Lerena Rietbergen began her 2025 Women’s
WDF World Championship campaign with a win, but the top seed needed every ounce of resilience to escape a dramatic first-round battle against Aletta Wajer.
After surviving seven missed match darts and sealing victory with a stunning 142 checkout, the Dutch star made no attempt to hide the weight of expectation she felt on her return to the
Lakeside stage.
“It was a tense game, but I got it over the line,”
she said moments after her narrow 2–1 win. “She was playing good, her doubles were on point — but happily for me she didn’t throw the last one.”
Pressure of the top-seed tag already showing
Rietbergen arrived at Lakeside carrying the largest target on her back as the first number one seed to follow the era-defining
Beau Greaves. And she admitted that the role comes with a different intensity.
“Yeah, I’m more experienced now, but still you’ve got the pressure — being top seed, being here again,” she said. “I’m the first one after Beau, so you’ve got the expectations from people. But I’m happy I got it over the line.”
That pressure was visible on stage long before the match’s chaotic ending. After a messy second leg of set two, she even gave herself a sarcastic clap — a moment that summed up her frustration as she tried to find rhythm.
The match turned truly wild in the deciding set, when Wajer — playing her final tournament for the foreseeable future — earned seven match darts in the fourth leg. Each one slipped away, and Rietbergen acknowledged just how close she came to crashing out.
“How many moments did I think I was done? Too much. Too much,” she said. “It was just blank for me actually … I just thought: hit the 20s, just the 20s.”

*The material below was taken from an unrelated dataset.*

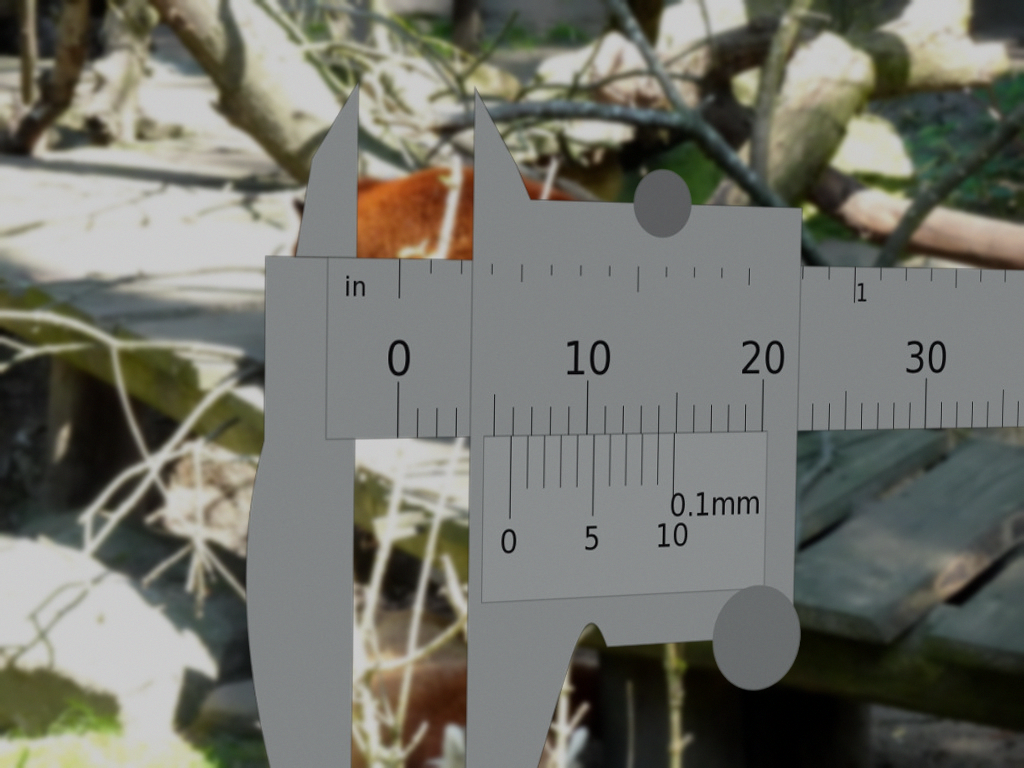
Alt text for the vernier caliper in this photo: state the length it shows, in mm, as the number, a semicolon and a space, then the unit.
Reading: 5.9; mm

What followed was the shot of the night: a 142 checkout to snatch the final leg of the final set, rescuing a match that had been hanging by a thread.
Eyes now on the rest of the week
Rietbergen believes the escape may ease some of the tension going forward, but she isn’t making predictions.
“I hope so. I really do hope so,” she said when asked if the best of her game will now come through. “But you never know. It’s darts — you never know what happens.”
What is certain is that the top seed advances — shaken but still standing — after one of the most gripping matches of the tournament so far.